All I wanted was a single SIR to test whether the cvParam is getting carried through. It doesn't need to be a legit result. Ironically, when I ran the default CWT peak picker on this data so that they really were centroided, I got NO results. Only when I turn the SNR down to 0 then it gets better. The ion mobility spectra are very sparse even in profile mode so that's probably why.

FarmGeek4Life commented 6 years ago

Well, the date that MS-GF+ outputs is only manually updated, and I haven't updated it yet.
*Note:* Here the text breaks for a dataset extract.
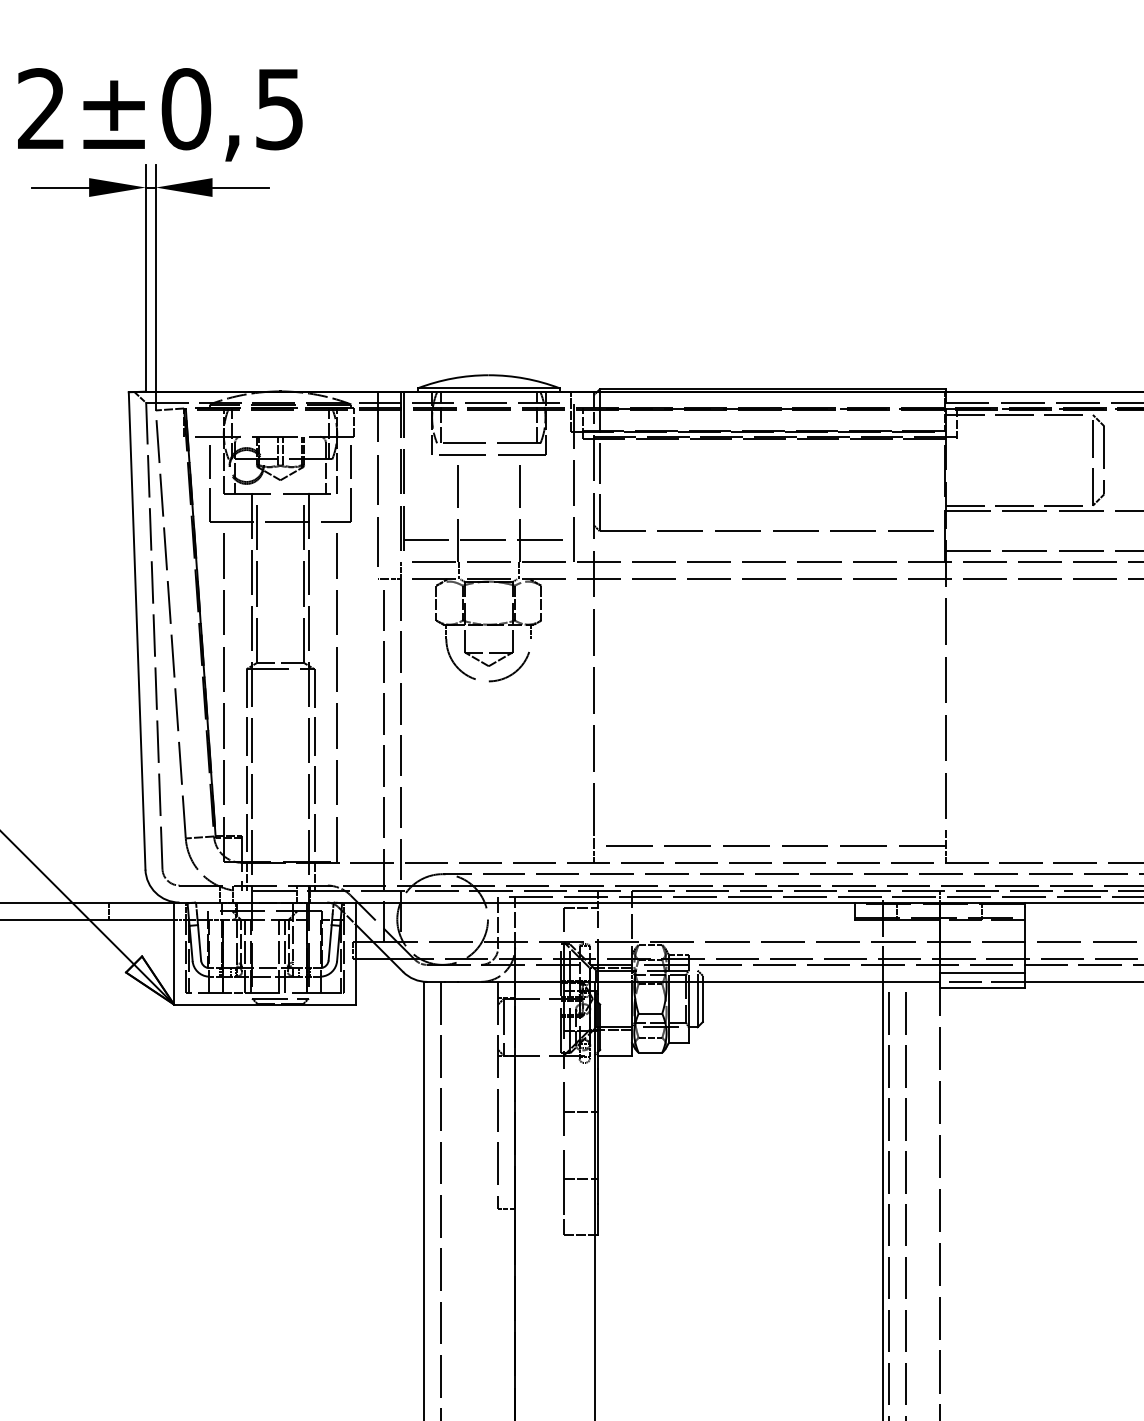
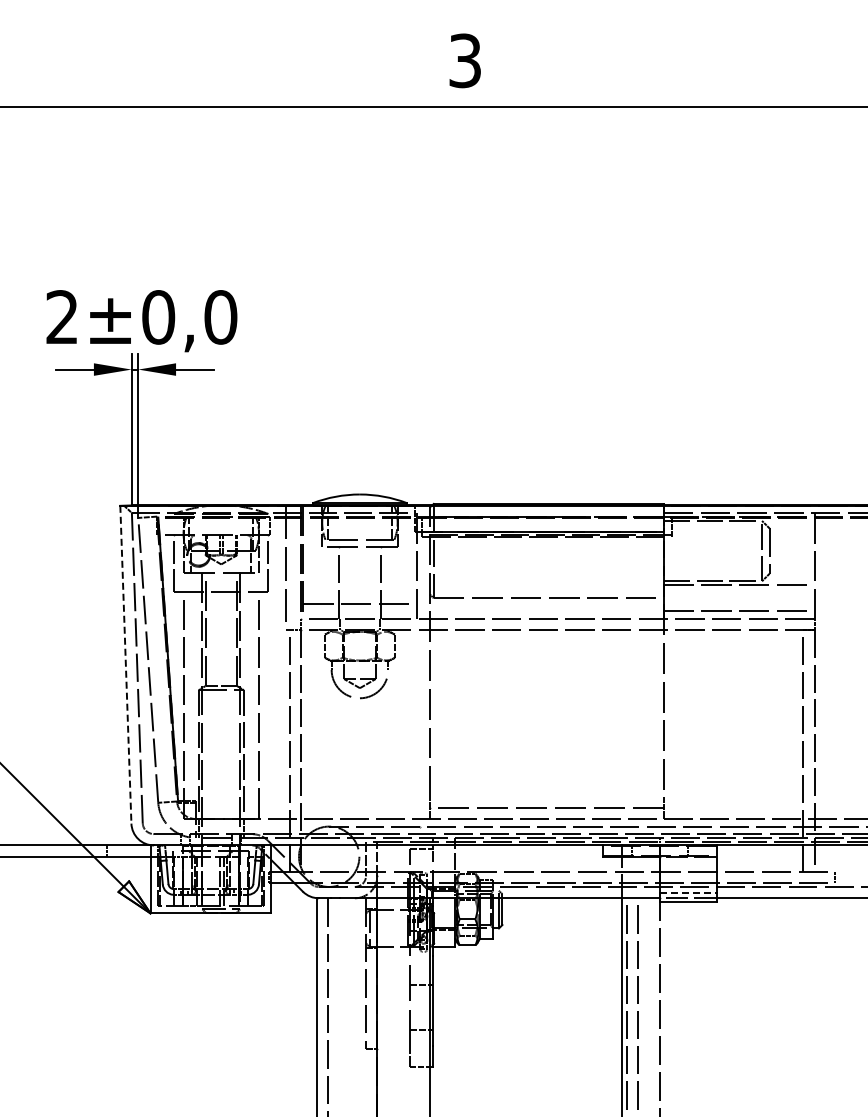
text: (279, 109) -> (220, 317), ±0,5 -> ±0,0
line: (136, 630) -> (125, 664), solid -> dashed
line: (982, 973) -> (688, 892), solid -> dashed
I will have to try that file with some fasta file here, while using the debugger, to figure out exactly what's going on.

FarmGeek4Life commented 6 years ago

Well, found the main bug, which also affects other searches: MS-GF+ originally only checked the scanList in mzML spectra for the "[Thermo Trailer Extra]Monoisotopic M/Z:" userParam, so there was a check to only enter an if statement if there was at least one userParam in scanList:scan[0]. This bug also meant that the scan start time would not be output for a search on data from, say, an Agilent QTOF.

https://github.com/MSGFPlus/msgfplus/releases/tag/v2018.07.17 fixes it, I did see the desired cvParam in the single search result I got (searching against a human refseq fasta file I had on hand).

chambm commented 6 years ago

Excellent. Bruker TIMS results now have both ion mobility and scan time. I hadn't realized they were missing scan time previously. Thanks!